__ASSIGNMENT__
Rewrite the rows below, putting "Ferientagen" wherever "Feiertagen" appears and leaving everything else as it is.

──────── SOURCE INFORMATION

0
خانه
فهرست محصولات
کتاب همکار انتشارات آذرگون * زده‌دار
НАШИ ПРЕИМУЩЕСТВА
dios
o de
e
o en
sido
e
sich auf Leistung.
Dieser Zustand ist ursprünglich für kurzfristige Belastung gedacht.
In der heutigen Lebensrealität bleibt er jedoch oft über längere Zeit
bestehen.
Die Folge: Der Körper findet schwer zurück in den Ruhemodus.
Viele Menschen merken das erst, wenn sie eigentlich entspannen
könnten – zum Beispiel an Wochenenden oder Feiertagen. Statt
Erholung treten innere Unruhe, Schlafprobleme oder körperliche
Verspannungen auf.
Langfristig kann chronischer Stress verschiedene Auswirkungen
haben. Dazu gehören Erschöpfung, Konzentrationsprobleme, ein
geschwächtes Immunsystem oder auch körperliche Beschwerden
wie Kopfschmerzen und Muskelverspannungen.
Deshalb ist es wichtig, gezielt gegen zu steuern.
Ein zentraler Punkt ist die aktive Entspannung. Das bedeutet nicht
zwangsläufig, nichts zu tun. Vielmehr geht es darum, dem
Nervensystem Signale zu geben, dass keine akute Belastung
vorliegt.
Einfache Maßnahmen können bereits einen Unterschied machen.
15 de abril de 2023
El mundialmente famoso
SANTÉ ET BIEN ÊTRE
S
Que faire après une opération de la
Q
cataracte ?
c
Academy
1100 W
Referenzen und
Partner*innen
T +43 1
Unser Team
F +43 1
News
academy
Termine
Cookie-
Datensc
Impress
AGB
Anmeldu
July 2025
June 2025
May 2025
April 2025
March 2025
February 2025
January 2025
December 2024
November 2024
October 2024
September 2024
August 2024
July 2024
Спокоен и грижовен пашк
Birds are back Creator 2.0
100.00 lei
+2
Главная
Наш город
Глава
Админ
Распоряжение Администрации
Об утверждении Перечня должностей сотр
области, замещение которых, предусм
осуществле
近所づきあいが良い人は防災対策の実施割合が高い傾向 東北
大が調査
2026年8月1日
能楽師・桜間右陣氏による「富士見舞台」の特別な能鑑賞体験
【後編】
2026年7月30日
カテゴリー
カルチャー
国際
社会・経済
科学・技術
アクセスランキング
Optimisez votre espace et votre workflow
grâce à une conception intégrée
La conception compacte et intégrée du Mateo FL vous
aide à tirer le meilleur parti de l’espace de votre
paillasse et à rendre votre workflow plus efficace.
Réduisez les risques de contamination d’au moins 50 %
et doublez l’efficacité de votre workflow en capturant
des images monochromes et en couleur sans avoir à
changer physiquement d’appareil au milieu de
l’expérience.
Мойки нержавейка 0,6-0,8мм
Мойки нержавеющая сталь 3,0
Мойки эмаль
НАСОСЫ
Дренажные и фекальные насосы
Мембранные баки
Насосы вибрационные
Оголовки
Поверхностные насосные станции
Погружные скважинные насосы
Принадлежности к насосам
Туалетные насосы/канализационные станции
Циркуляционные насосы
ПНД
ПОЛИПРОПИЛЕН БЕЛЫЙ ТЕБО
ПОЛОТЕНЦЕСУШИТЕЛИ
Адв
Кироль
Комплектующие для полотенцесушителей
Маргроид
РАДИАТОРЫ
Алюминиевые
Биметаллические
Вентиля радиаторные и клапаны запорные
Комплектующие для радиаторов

────────────────

__SOLUTION__
0
خانه
فهرست محصولات
کتاب همکار انتشارات آذرگون * زده‌دار
НАШИ ПРЕИМУЩЕСТВА
dios
o de
e
o en
sido
e
sich auf Leistung.
Dieser Zustand ist ursprünglich für kurzfristige Belastung gedacht.
In der heutigen Lebensrealität bleibt er jedoch oft über längere Zeit
bestehen.
Die Folge: Der Körper findet schwer zurück in den Ruhemodus.
Viele Menschen merken das erst, wenn sie eigentlich entspannen
könnten – zum Beispiel an Wochenenden oder Ferientagen. Statt
Erholung treten innere Unruhe, Schlafprobleme oder körperliche
Verspannungen auf.
Langfristig kann chronischer Stress verschiedene Auswirkungen
haben. Dazu gehören Erschöpfung, Konzentrationsprobleme, ein
geschwächtes Immunsystem oder auch körperliche Beschwerden
wie Kopfschmerzen und Muskelverspannungen.
Deshalb ist es wichtig, gezielt gegen zu steuern.
Ein zentraler Punkt ist die aktive Entspannung. Das bedeutet nicht
zwangsläufig, nichts zu tun. Vielmehr geht es darum, dem
Nervensystem Signale zu geben, dass keine akute Belastung
vorliegt.
Einfache Maßnahmen können bereits einen Unterschied machen.
15 de abril de 2023
El mundialmente famoso
SANTÉ ET BIEN ÊTRE
S
Que faire après une opération de la
Q
cataracte ?
c
Academy
1100 W
Referenzen und
Partner*innen
T +43 1
Unser Team
F +43 1
News
academy
Termine
Cookie-
Datensc
Impress
AGB
Anmeldu
July 2025
June 2025
May 2025
April 2025
March 2025
February 2025
January 2025
December 2024
November 2024
October 2024
September 2024
August 2024
July 2024
Спокоен и грижовен пашк
Birds are back Creator 2.0
100.00 lei
+2
Главная
Наш город
Глава
Админ
Распоряжение Администрации
Об утверждении Перечня должностей сотр
области, замещение которых, предусм
осуществле
近所づきあいが良い人は防災対策の実施割合が高い傾向 東北
大が調査
2026年8月1日
能楽師・桜間右陣氏による「富士見舞台」の特別な能鑑賞体験
【後編】
2026年7月30日
カテゴリー
カルチャー
国際
社会・経済
科学・技術
アクセスランキング
Optimisez votre espace et votre workflow
grâce à une conception intégrée
La conception compacte et intégrée du Mateo FL vous
aide à tirer le meilleur parti de l’espace de votre
paillasse et à rendre votre workflow plus efficace.
Réduisez les risques de contamination d’au moins 50 %
et doublez l’efficacité de votre workflow en capturant
des images monochromes et en couleur sans avoir à
changer physiquement d’appareil au milieu de
l’expérience.
Мойки нержавейка 0,6-0,8мм
Мойки нержавеющая сталь 3,0
Мойки эмаль
НАСОСЫ
Дренажные и фекальные насосы
Мембранные баки
Насосы вибрационные
Оголовки
Поверхностные насосные станции
Погружные скважинные насосы
Принадлежности к насосам
Туалетные насосы/канализационные станции
Циркуляционные насосы
ПНД
ПОЛИПРОПИЛЕН БЕЛЫЙ ТЕБО
ПОЛОТЕНЦЕСУШИТЕЛИ
Адв
Кироль
Комплектующие для полотенцесушителей
Маргроид
РАДИАТОРЫ
Алюминиевые
Биметаллические
Вентиля радиаторные и клапаны запорные
Комплектующие для радиаторов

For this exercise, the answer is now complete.